WHAT THE EXERCISE ASKS >> For the material below, output exactly the span from the line with "right elbow: (7, 141)" to the line with "right elbow: (694, 155)", including both, and nothing besides.
---- SUPPLIED MATERIAL
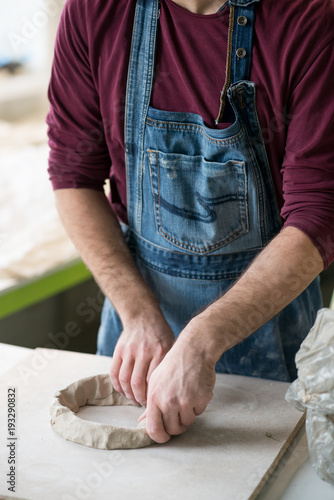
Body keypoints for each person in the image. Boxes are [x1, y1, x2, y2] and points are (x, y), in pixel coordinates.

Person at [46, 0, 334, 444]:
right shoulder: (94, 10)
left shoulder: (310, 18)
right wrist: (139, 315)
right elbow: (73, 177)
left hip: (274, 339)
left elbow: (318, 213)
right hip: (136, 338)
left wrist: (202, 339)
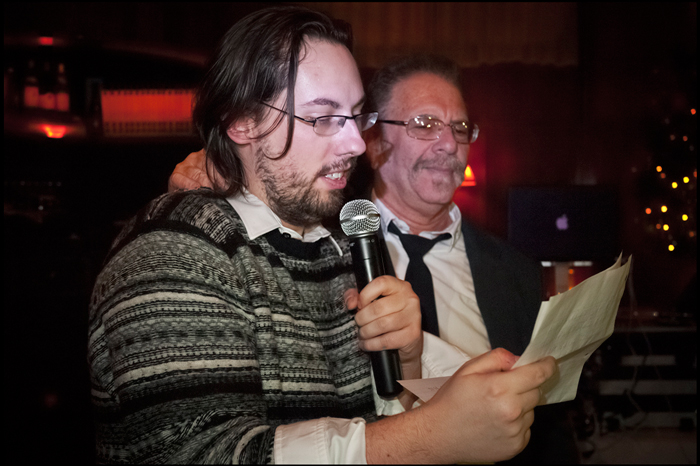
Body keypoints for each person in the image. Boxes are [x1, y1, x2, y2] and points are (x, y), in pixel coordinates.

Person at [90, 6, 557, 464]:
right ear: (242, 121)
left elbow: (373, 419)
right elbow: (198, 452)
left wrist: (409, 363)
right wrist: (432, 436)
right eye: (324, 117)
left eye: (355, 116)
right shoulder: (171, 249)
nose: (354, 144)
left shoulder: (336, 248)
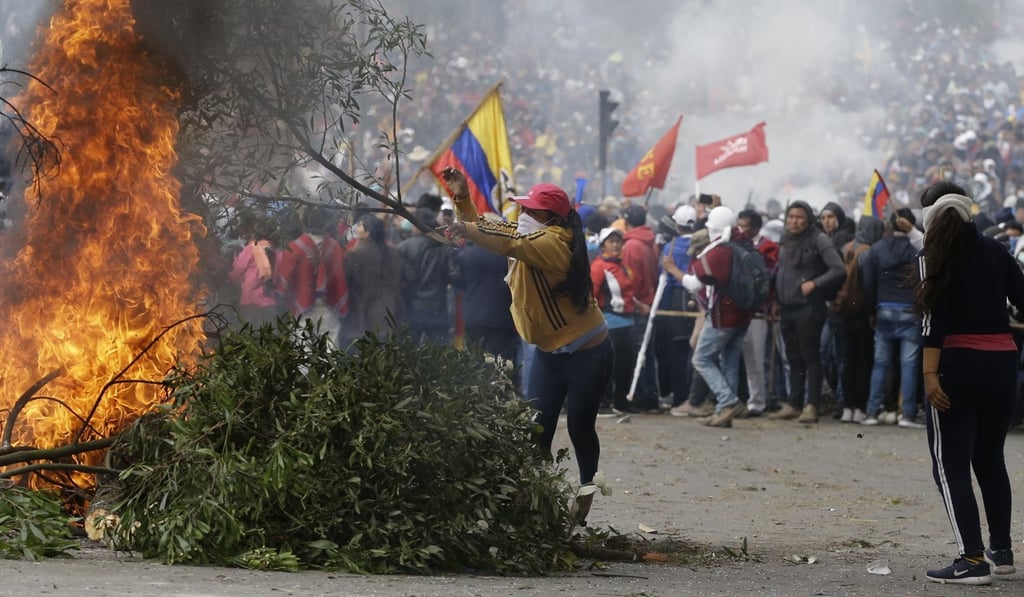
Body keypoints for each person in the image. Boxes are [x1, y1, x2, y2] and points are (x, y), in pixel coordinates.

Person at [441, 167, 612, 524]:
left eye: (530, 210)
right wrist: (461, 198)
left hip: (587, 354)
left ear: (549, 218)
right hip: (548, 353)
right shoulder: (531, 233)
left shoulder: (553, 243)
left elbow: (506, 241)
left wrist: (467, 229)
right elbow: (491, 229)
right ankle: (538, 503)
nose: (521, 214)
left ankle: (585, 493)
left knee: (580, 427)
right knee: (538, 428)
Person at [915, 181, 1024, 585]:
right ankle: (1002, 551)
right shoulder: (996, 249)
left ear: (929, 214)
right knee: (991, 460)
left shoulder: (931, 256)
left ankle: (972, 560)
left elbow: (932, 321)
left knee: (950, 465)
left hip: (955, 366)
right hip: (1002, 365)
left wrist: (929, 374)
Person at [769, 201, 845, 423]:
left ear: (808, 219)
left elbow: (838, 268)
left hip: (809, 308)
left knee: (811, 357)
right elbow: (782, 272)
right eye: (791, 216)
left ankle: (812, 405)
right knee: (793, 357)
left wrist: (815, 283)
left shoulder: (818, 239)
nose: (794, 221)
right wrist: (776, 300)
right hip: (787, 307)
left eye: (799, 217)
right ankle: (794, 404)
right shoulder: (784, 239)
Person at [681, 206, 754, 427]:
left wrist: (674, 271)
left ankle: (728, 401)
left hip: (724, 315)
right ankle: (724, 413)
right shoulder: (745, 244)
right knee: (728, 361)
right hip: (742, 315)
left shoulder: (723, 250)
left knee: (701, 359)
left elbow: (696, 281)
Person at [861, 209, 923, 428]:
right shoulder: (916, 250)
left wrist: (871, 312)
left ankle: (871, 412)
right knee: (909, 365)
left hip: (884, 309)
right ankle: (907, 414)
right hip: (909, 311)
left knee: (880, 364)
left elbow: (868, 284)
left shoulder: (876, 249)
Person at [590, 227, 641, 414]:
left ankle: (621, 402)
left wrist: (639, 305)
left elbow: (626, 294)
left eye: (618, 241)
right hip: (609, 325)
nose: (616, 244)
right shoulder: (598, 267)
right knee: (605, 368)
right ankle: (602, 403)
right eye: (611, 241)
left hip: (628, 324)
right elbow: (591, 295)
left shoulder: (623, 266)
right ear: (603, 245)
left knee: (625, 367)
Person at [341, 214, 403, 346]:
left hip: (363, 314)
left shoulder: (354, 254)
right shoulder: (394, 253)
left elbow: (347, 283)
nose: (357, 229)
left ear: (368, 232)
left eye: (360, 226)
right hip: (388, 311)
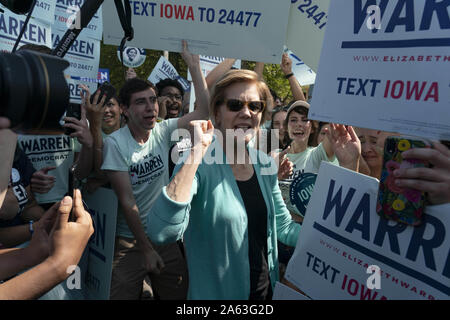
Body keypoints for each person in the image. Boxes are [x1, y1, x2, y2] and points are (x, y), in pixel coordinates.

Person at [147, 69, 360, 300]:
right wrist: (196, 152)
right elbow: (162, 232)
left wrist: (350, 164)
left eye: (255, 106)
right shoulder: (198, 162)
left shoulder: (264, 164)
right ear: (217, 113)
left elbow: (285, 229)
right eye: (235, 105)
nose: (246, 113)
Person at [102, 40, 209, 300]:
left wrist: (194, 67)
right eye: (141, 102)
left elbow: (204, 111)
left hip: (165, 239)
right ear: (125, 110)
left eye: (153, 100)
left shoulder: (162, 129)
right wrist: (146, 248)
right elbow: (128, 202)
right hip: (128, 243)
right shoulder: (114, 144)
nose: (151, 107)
--------
---- SUPPLIED MATERIAL
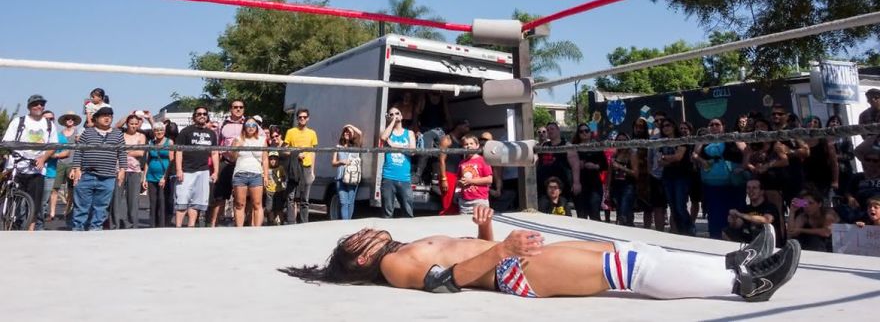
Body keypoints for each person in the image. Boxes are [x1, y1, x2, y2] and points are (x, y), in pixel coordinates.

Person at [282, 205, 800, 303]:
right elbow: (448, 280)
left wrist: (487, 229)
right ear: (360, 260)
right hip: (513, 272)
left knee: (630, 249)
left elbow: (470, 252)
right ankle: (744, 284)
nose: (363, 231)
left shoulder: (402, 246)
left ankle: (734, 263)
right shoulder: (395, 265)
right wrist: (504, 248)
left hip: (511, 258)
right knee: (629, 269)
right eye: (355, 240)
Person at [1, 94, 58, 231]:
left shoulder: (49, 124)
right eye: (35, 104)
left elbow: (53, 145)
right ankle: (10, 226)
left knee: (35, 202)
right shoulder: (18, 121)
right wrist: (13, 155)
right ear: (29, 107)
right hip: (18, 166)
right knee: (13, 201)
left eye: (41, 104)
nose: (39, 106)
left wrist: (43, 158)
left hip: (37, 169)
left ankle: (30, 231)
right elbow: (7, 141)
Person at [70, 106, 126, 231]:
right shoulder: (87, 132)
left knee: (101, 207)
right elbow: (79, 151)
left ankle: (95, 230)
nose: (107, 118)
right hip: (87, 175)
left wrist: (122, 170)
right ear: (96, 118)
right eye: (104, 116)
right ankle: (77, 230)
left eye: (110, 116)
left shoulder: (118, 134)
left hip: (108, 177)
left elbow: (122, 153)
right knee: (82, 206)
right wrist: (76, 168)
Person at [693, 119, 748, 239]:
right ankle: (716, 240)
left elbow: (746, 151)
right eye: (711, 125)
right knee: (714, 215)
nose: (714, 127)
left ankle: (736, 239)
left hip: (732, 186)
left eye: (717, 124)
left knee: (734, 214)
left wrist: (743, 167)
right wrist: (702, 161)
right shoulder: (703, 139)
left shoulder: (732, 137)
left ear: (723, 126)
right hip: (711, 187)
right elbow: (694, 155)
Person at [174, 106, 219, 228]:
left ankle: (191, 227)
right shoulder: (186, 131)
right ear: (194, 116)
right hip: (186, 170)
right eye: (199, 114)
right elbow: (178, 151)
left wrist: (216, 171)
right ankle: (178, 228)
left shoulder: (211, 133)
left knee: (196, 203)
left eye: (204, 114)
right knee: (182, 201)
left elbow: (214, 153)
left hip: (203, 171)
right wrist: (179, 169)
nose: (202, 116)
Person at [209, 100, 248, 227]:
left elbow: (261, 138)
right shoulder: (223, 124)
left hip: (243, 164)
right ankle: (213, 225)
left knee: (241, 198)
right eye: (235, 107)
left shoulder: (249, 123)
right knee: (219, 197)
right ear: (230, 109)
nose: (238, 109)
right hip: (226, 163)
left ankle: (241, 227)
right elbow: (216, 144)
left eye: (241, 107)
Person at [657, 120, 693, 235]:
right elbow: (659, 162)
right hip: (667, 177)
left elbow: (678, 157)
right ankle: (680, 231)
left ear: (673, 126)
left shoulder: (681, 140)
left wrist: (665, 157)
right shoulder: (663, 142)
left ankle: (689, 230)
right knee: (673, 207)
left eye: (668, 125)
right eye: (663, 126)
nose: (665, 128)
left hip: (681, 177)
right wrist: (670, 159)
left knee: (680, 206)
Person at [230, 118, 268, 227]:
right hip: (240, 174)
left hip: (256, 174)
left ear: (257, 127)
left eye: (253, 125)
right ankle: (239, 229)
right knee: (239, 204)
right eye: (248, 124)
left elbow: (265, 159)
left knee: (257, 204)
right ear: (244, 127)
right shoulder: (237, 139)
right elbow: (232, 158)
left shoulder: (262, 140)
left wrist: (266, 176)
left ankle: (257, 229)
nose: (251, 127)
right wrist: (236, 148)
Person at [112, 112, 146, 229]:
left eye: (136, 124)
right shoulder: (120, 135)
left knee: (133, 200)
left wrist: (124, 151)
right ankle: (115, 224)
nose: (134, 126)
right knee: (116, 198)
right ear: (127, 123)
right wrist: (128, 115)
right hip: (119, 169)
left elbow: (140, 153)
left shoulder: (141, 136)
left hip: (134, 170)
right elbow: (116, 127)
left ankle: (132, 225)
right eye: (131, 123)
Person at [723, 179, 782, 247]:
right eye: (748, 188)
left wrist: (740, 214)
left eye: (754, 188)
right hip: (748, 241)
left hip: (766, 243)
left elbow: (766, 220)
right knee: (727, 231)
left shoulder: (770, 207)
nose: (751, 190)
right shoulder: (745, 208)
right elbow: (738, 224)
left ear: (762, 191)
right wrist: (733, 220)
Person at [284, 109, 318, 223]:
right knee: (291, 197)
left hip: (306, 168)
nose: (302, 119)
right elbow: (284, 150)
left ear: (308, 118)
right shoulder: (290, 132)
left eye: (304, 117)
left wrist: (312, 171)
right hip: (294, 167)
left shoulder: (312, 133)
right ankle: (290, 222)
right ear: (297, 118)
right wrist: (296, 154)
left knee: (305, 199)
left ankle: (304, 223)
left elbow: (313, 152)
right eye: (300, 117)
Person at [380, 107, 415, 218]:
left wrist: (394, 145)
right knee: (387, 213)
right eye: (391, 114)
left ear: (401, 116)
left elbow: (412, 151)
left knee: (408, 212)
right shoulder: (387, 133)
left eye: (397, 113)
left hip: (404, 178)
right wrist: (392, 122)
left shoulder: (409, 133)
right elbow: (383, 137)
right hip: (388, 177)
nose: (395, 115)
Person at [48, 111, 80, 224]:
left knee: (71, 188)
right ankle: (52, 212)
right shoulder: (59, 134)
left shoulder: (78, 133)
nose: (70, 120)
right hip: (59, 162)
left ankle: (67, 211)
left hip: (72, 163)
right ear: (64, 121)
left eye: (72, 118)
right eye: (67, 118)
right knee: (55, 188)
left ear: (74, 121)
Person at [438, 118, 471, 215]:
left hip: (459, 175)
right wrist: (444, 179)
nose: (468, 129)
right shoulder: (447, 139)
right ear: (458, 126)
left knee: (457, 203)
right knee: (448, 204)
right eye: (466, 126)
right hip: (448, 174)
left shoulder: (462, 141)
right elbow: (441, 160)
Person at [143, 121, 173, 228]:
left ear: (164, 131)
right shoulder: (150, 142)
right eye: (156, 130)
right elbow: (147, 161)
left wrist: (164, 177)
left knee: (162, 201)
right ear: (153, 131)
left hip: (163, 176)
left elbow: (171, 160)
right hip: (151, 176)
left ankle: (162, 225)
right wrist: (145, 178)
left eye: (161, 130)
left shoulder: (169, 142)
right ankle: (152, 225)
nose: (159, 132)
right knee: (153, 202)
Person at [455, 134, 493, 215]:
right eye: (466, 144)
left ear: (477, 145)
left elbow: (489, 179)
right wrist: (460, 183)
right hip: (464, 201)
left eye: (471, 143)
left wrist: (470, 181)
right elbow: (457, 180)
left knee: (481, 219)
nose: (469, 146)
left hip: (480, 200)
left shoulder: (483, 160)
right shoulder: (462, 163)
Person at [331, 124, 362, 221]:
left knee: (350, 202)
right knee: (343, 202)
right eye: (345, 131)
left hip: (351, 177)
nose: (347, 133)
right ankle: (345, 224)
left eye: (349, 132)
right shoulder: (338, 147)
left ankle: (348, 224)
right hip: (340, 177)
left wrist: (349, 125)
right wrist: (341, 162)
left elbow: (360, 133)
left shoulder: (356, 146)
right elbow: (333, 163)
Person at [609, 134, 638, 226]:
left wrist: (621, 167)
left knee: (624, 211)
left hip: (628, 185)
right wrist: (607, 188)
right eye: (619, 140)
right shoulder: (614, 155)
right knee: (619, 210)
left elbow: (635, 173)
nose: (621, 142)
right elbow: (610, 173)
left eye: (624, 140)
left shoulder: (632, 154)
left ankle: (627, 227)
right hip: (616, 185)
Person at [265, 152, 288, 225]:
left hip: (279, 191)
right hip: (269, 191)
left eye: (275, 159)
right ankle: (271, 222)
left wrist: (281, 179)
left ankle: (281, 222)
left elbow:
--------
EXPECTED ANSWER >>
right elbow: (7, 141)
Person at [70, 106, 126, 231]:
right shoulder: (87, 132)
left knee: (101, 207)
right elbow: (79, 151)
left ankle: (95, 230)
nose: (107, 118)
right hip: (87, 175)
left wrist: (122, 170)
right ear: (96, 118)
right eye: (104, 116)
right ankle: (77, 230)
left eye: (110, 116)
left shoulder: (118, 134)
left hip: (108, 177)
left elbow: (122, 153)
right knee: (82, 206)
right wrist: (76, 168)
Person at [693, 119, 748, 239]:
right ankle: (716, 240)
left elbow: (746, 151)
right eye: (711, 125)
right knee: (714, 215)
nose: (714, 127)
left ankle: (736, 239)
left hip: (732, 186)
left eye: (717, 124)
left knee: (734, 214)
left wrist: (743, 167)
right wrist: (702, 161)
right shoulder: (703, 139)
left shoulder: (732, 137)
left ear: (723, 126)
right hip: (711, 187)
right elbow: (694, 155)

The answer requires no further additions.